More detail regarding their strategy and key activities can be found in the NYeC Overview Document.

Unresolved Issues

  • Geographic regions vary substantially, leading to different challenges. In more wired communities–such as Boston–the foundation has been set for EHR adoption (though fully functional EHRs may not be integrated into smaller practices for two or more years) and larger systems have developed feasible PHR platforms. In those locales, the step-wise approach means the timing suggests that their biggest challenge is encouraging clinicians to engage electronically with their patients.
  • In contrast, other geographic settings that do not have a consistently evolved EHR infrastructure, the unresolved question is whether to take the traditional step-wise approach to HIT adoption or consider building patient-centered HIT applications into the roll-out of their EHRs. Conversations with HIT leaders in many of these organizations suggests a desire to consider the latter tactic but a concern that it will be difficult to bring all the necessary HIT and clinical leaders on board for such a dramatic “big bang” (turning on all functionality at once), such as was done at places like Group Health Cooperative in Seattle.
  • The role of integrated delivery systems such as Group Health brings up another important unresolved issue: What should the role of IPA-/network-model health plans be in driving PCHIT adoptions? Many of the group-model plans have made major strides in PCHIT advancement not only because the economic imperative is clear (in the long-term, better care management and member engagement is a “win” for everybody), but also because–as integrated systems–there’s no question that they should be directly investing in building systems for their members.
  • In constrast, the IPA-model health plans face a challenge in determining their most appropriate role in the promotion of PHRs.If they go down the PHR development role on their own, they likely will primarily be populating their members’ PHRs with administrative data–and, in many cases, with data that comes with a significant time delay that renders it less meaningful.

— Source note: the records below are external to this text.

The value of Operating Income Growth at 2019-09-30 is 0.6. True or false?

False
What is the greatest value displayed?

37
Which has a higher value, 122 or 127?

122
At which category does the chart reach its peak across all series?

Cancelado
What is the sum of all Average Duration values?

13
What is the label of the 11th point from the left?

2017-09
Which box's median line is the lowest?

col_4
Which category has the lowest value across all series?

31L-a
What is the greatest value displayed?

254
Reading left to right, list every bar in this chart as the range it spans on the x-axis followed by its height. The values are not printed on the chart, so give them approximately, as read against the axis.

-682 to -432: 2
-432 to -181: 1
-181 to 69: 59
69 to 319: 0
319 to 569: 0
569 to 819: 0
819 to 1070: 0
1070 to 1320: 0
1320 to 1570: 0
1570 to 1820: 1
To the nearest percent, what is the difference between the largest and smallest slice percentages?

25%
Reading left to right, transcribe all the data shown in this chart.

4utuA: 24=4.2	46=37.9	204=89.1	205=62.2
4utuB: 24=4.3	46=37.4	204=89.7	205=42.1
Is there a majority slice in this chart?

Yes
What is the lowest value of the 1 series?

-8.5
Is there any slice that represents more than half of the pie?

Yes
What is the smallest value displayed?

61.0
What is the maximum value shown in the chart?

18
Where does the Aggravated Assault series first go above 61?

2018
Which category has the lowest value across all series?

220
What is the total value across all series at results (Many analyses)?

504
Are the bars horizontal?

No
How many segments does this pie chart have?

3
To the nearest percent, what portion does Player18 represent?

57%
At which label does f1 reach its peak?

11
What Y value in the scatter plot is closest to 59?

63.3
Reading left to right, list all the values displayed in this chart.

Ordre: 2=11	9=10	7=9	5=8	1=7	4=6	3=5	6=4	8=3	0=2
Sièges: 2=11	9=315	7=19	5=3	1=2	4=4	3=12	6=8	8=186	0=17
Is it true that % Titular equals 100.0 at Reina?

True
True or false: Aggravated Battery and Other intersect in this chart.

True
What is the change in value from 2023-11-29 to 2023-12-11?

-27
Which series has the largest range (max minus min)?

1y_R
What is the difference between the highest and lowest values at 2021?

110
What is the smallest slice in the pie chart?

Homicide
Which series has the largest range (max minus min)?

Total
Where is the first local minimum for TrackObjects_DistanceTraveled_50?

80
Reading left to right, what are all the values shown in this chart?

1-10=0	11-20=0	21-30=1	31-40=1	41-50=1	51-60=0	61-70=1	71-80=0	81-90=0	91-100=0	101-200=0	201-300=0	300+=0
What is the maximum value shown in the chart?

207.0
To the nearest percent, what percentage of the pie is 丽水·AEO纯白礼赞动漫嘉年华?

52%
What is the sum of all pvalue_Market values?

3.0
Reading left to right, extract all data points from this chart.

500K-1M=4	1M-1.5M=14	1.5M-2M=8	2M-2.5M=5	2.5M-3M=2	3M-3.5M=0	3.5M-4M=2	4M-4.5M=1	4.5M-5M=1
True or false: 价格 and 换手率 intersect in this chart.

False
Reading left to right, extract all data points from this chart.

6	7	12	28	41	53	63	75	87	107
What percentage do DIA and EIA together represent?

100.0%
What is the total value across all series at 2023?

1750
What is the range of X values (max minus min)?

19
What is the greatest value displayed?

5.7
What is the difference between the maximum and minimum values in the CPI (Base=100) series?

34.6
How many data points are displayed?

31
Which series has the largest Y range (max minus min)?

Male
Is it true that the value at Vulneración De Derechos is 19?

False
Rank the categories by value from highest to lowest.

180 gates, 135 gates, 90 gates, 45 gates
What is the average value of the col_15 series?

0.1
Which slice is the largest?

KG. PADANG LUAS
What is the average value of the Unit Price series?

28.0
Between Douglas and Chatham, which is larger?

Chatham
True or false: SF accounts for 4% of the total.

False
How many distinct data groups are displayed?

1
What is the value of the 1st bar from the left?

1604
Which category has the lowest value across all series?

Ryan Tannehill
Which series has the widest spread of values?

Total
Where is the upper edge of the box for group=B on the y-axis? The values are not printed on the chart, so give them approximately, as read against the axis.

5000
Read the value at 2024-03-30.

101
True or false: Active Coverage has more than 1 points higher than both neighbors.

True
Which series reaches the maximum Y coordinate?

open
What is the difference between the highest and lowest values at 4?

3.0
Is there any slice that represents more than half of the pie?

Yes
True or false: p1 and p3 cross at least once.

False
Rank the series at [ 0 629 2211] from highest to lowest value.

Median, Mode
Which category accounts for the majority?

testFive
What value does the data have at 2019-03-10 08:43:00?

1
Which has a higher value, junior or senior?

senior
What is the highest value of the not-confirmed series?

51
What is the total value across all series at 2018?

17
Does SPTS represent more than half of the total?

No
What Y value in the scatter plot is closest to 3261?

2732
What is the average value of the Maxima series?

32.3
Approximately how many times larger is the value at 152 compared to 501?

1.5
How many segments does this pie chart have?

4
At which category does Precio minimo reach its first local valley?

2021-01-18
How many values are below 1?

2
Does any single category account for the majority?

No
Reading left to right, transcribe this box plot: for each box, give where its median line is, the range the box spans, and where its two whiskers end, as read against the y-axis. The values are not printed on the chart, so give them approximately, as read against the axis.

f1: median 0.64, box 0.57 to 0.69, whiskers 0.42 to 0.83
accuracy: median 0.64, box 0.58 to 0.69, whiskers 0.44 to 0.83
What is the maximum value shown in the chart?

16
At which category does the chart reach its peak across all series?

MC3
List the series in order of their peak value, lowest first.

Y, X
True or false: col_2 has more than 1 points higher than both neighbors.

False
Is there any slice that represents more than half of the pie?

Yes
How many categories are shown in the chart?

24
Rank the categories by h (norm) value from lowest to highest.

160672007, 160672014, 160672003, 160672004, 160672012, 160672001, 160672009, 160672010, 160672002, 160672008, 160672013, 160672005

However, working with the providers with whom they contract to generate clinical data-oriented PHRs for their members may not be feasible.
  • Policy leaders need to create explicit goals around consumer access and engagement to ensure that the intense policy efforts around HIT adoption specifically address the needs of patients and their families.

Countermeasures

One option available to grantmakers and policymakers is to tie HIT funding to this strategy. Options include “patient-centered mandates” and/or a patient-centered technical support strategy. In the former, those who hold the purse strings basically require that HIT applications include tools for both clinicians and patients in order to receive funding assistance. In the latter, those with funding authority create a technical support infrastructure to chart paths toward the more holistic HIT adoption approach and support progressive organizations with technical assistance to make it feasible to undertake the more ambitious, patient-centered approach.